(MATERIAL TO PROCESS)
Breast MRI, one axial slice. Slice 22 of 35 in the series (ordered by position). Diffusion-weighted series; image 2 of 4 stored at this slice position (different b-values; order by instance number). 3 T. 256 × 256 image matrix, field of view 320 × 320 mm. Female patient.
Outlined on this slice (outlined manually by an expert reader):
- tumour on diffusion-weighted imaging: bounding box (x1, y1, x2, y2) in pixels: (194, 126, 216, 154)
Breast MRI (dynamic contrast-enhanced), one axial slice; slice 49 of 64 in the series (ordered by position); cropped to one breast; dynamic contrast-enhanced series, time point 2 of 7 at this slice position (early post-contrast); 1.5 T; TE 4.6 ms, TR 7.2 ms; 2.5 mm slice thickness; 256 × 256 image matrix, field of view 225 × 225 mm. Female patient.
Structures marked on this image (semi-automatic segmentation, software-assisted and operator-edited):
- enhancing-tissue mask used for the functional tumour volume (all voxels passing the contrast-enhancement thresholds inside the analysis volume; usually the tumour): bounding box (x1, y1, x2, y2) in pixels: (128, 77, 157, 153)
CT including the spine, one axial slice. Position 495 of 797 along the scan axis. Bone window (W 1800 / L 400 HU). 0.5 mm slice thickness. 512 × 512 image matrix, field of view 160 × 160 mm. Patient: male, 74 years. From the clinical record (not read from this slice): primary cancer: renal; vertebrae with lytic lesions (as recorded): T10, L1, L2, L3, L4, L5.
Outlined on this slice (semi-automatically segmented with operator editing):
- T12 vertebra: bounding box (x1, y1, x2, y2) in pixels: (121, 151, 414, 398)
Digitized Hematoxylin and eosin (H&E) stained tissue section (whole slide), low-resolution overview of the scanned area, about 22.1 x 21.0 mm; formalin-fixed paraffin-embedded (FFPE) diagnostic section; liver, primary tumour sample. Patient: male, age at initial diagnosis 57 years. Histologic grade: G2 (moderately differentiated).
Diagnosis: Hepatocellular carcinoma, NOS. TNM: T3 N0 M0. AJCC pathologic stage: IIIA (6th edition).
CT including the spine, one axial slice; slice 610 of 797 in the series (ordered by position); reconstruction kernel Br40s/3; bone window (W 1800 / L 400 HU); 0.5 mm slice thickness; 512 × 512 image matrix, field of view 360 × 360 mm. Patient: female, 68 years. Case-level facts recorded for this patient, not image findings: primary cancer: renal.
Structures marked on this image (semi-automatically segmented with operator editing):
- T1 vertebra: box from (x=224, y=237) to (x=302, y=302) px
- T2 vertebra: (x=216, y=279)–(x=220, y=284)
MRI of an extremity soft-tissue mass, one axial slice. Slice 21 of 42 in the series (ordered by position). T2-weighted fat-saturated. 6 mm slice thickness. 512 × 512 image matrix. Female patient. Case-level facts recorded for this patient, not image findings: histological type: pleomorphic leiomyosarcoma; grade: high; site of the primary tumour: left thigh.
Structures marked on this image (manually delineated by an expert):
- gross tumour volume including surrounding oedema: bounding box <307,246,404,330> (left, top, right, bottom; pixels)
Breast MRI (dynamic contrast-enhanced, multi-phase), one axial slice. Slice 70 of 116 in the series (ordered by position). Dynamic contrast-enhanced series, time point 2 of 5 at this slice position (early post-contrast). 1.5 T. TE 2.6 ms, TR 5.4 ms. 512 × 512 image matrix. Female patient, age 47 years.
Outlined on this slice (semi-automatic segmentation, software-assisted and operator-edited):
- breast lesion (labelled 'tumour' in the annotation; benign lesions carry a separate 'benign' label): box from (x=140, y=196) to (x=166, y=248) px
(End MATERIAL TO PROCESS)
_ACTIVITY_: Set down exactly the lines of the data above, beginning with the line that has "Outlined on this slice (outlined" and ending with the line that has "- tumour on", and no others.

_FINAL ANSWER_:
Outlined on this slice (outlined manually by an expert reader):
- tumour on diffusion-weighted imaging: bounding box (x1, y1, x2, y2) in pixels: (194, 126, 216, 154)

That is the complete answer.